Uno dei membri della community di Ashoka, Riccarda Zezza, è cofondatrice di un progetto che punta proprio a insegnare ai neo genitori impegnati nel mondo del lavoro, in particolare alla neo mamme, a valorizzare le preziose esperienze di paternità e maternità trasformandole in competenze nel campo delle relazioni, dell’organizzazione e innovazione professionale, preziosa sia per le aziende sia per i dipendenti. Il metodo si chiama “MAAM – Maternity as a Master” e insegna a leggere la maternità come un’esperienza formativa altamente qualificante. Il progetto si rivolge sia ai neo genitori che alle aziende, nella convinzione che la maternità possa essere realmente un master basato sull’apprendimento di vita. A disposizione delle mamme c’è anche un diario con consigli, testimonianze e spazi per annotare il proprio personale cammino.
La maternità provoca nella donna una serie di trasformazioni biologiche che la rendono più forte e preparata, sia dal punto di vita emotivo che mentale, e la rendono più flessibile e pronta al cambiamento. Una neo mamma, inoltre, affina una serie di competenze, oggi molto apprezzate nella sfera sociale e lavorativa, nel campo delle relazioni, della gestione e dell’organizzazione. E’, inoltre, è un esempio unico e prezioso della cosiddetta “leadership generativa”, di cui parlano spesso gli esperti di economia e management, ovvero della capacità di proiettarsi verso il futuro e far cresce un progetto o una persona più forti di sé. Infine, una mamma per sua natura è portata (o costretta) ad assumere tanti ruoli: insomma, è come se si allenasse in più palestre.
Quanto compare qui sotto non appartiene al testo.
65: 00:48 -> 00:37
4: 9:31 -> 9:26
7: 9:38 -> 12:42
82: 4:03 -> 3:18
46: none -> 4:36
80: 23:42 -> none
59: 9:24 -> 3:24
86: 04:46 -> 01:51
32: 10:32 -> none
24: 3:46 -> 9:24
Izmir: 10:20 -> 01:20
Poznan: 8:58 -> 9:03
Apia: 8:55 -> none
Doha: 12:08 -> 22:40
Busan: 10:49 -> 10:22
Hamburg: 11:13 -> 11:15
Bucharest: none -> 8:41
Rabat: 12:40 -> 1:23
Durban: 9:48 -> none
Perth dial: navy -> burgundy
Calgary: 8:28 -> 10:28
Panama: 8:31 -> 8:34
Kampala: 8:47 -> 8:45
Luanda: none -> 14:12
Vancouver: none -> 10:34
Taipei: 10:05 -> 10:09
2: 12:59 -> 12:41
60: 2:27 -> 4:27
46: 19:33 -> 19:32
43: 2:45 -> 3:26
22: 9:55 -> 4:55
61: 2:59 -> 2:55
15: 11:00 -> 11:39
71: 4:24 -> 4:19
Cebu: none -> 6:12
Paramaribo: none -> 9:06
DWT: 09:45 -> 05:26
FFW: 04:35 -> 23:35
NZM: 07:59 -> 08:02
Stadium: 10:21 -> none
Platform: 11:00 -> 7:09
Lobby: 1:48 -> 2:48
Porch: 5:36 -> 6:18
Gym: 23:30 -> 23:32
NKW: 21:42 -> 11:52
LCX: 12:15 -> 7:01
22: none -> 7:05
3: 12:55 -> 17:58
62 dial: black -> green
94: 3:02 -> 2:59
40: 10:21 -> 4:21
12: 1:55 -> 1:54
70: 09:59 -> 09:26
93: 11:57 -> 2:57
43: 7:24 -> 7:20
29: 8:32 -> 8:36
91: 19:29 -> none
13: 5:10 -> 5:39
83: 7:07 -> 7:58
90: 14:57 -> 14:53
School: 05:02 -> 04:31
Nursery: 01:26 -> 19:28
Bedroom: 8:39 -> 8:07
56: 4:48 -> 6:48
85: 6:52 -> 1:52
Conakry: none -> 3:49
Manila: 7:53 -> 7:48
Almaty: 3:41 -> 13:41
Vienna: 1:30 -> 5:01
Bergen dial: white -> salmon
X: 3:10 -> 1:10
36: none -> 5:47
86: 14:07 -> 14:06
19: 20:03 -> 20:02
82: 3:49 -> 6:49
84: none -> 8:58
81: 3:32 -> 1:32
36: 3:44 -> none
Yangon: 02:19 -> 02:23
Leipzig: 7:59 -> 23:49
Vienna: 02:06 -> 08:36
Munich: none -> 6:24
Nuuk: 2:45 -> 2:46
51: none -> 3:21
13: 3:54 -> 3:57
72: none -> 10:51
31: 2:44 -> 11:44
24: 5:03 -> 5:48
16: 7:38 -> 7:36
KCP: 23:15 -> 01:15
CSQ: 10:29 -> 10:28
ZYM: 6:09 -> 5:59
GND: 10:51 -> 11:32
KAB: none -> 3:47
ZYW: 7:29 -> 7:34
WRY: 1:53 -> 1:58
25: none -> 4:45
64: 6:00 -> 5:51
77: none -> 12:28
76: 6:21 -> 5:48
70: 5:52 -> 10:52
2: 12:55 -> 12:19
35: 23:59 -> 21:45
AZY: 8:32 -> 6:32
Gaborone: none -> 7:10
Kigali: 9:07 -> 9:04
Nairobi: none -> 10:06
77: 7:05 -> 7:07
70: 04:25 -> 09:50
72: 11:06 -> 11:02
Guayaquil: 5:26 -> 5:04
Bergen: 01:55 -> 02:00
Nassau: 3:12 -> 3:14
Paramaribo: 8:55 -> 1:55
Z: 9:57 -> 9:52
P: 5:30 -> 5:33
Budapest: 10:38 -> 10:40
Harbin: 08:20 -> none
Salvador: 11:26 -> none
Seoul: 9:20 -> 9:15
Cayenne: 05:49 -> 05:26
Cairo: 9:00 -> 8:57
Le ricerche lo confermano: le persone che hanno più ruoli sono più “ampie”, più in capaci di arricchirsi attraverso ciò che fanno e di trarre maggiore energia da queste esperienze.
Infine, senza rinunciare a un pizzico di auto-ironia, ecco una serie di buone ragioni. per cui una mamma può incarnare il leader ideale.
Perché, volente o nolente, tutte le mattine si sveglia un’ora prima degli altri per giocare nel lettone con i suoi bambini prima del lavoro.
Perché, mentre li porta scuola, riesce a sorridere anche se scopre di essersi dimenticata o di aver sbagliato qualcosa.
Perché arriva in ufficio sollevata e felice di potersi focalizzare su appena tre cose per volta e per dover rispondere solo al proprio capo, molto meno giudicante e oppositivo della propria figlia adolescente.
Perché è allenata a mettere semplicemente le cose in fila una dietro l’altra, nel giusto ordine di priorità.
Perché non farà durare le riunioni neppure un minuto più del necessario e non manderà e-mail inutili.
Perché saprà capire anche le cose non dette.
Perché vede il mondo come è davvero nella vita di tutti i giorni, ma è capace di immaginarlo come sarà per la prossima generazione.
Perché, dopo una giornata difficile in ufficio, tornando a casa troverà problemi differenti che la distrarranno e la porteranno a rimettere tutto in una diversa prospettiva.